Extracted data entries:
——

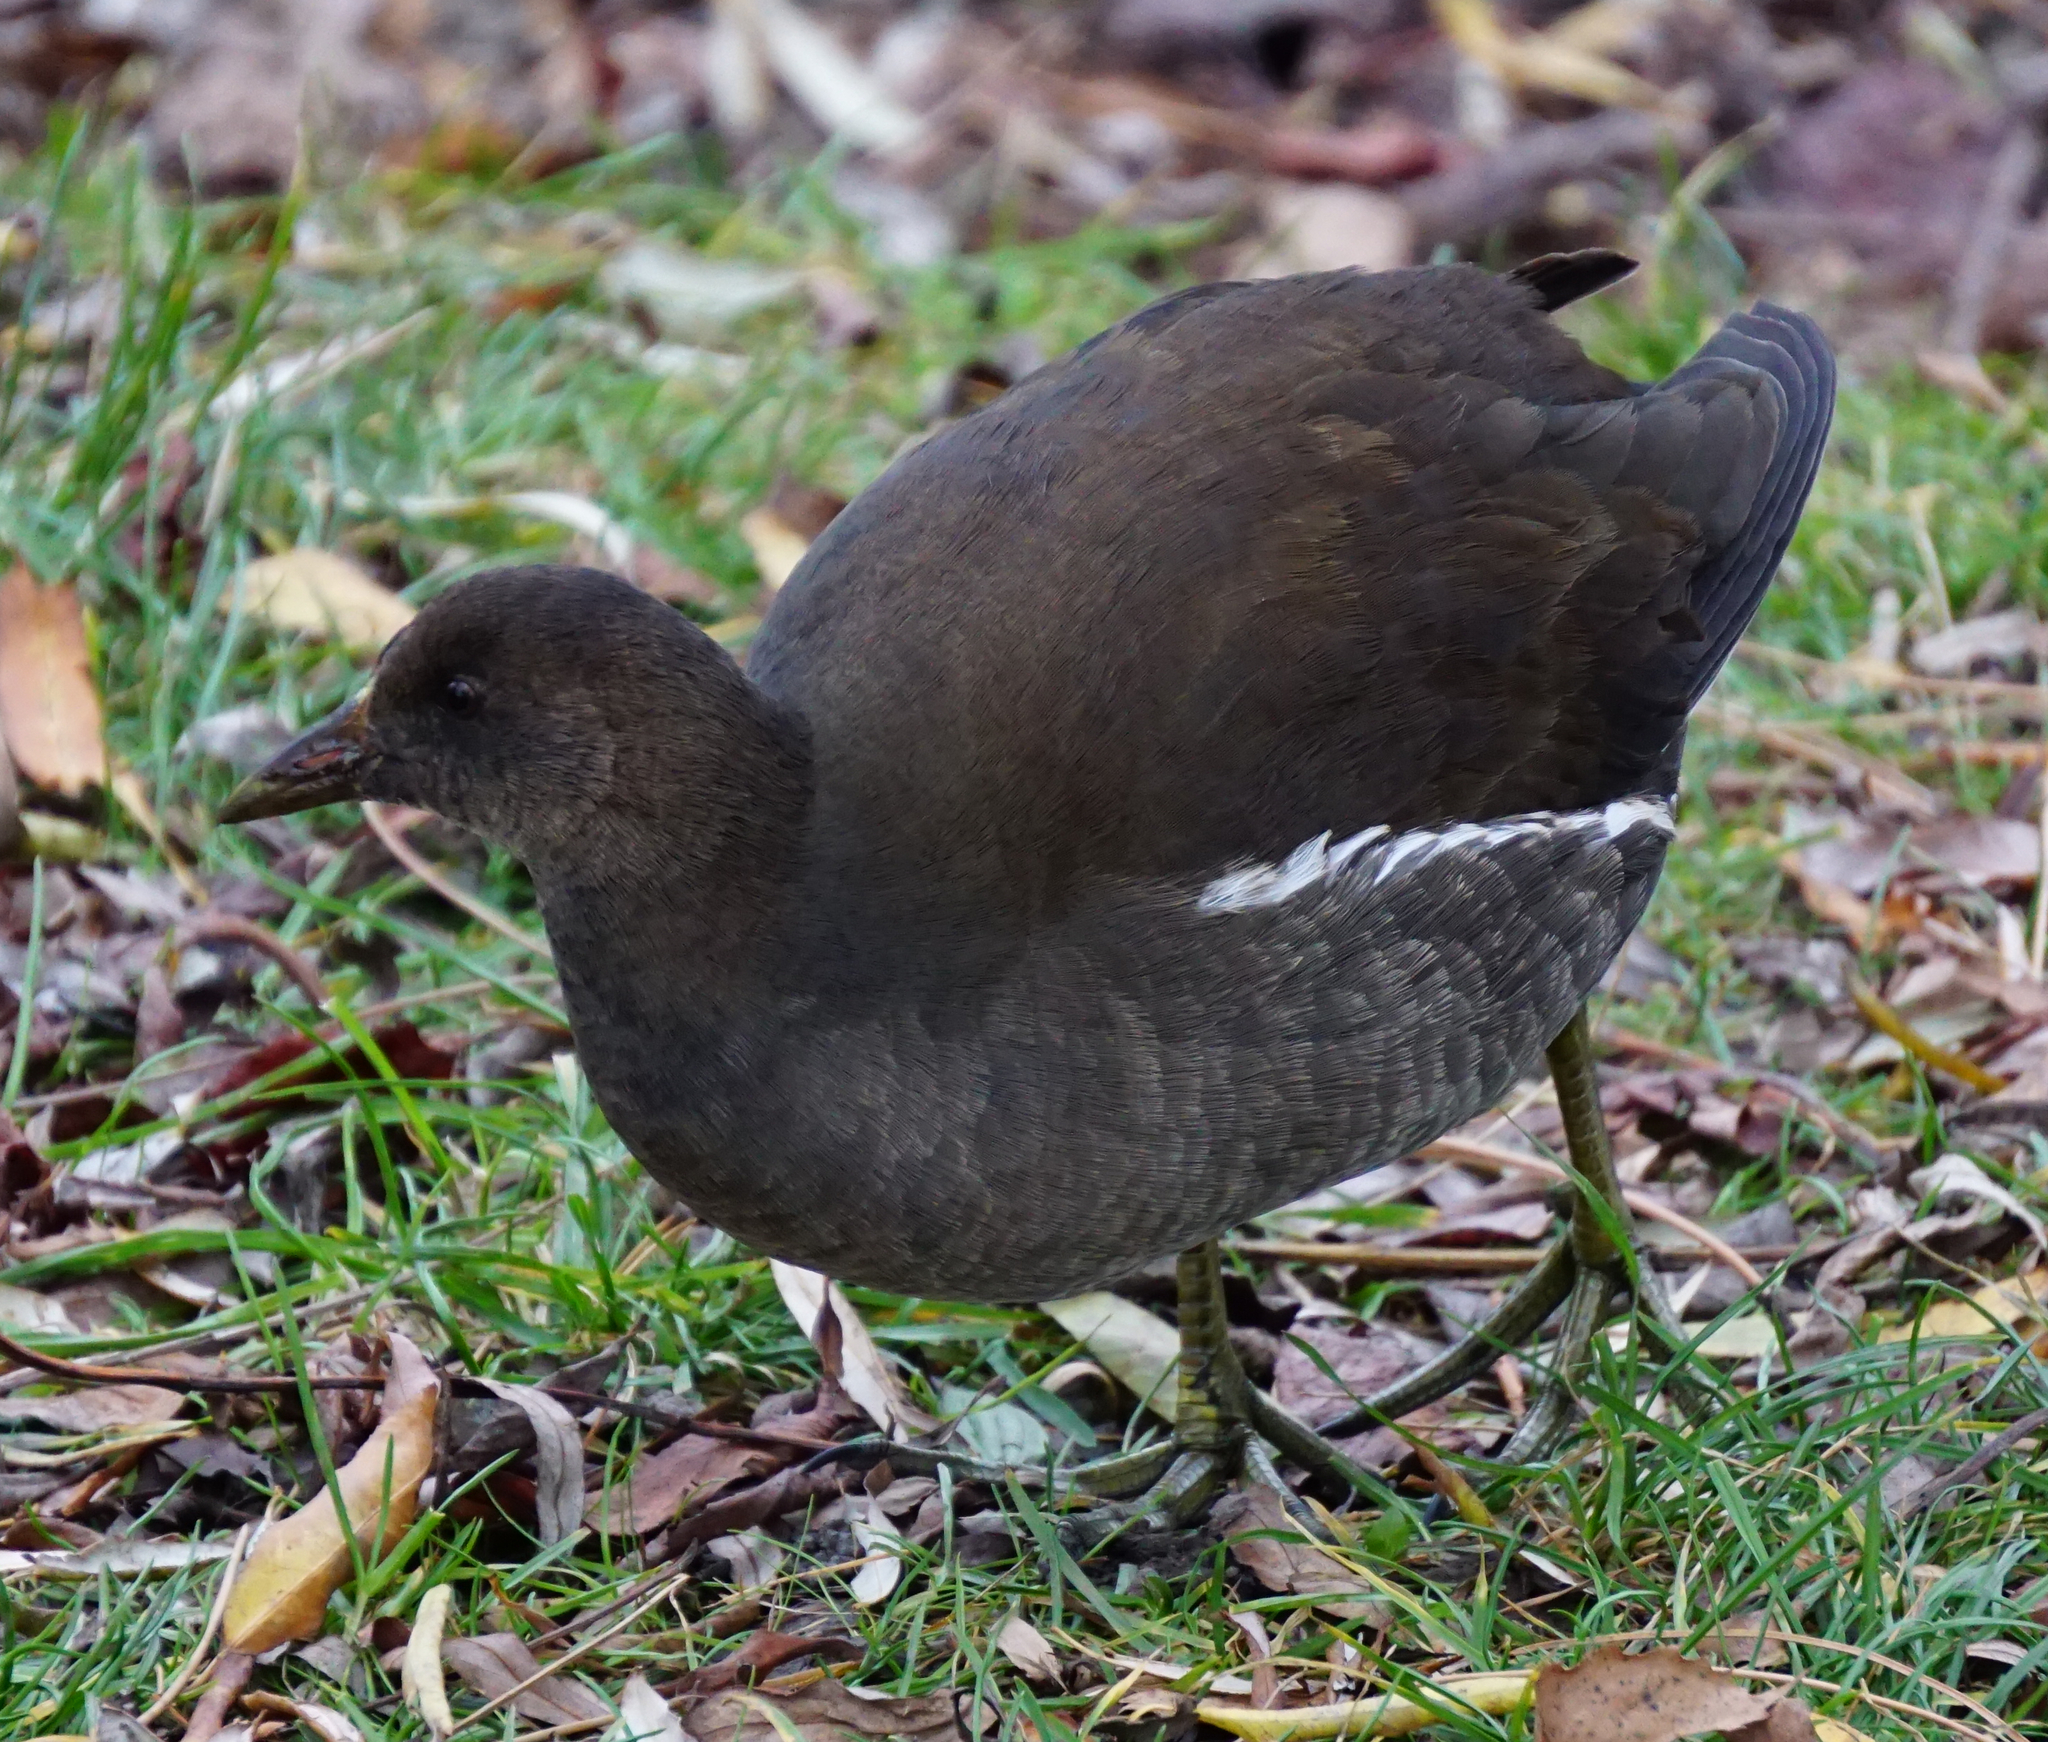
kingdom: Animalia
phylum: Chordata
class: Aves
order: Gruiformes
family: Rallidae
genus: Gallinula
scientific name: Gallinula chloropus
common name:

——

* Problem details:
Reproduce the lines of the records above, substituting "vernacular name" for "common name" and leaving everything else unchanged. Omit the pictures.

* Expected answer:
kingdom: Animalia
phylum: Chordata
class: Aves
order: Gruiformes
family: Rallidae
genus: Gallinula
scientific name: Gallinula chloropus
vernacular name:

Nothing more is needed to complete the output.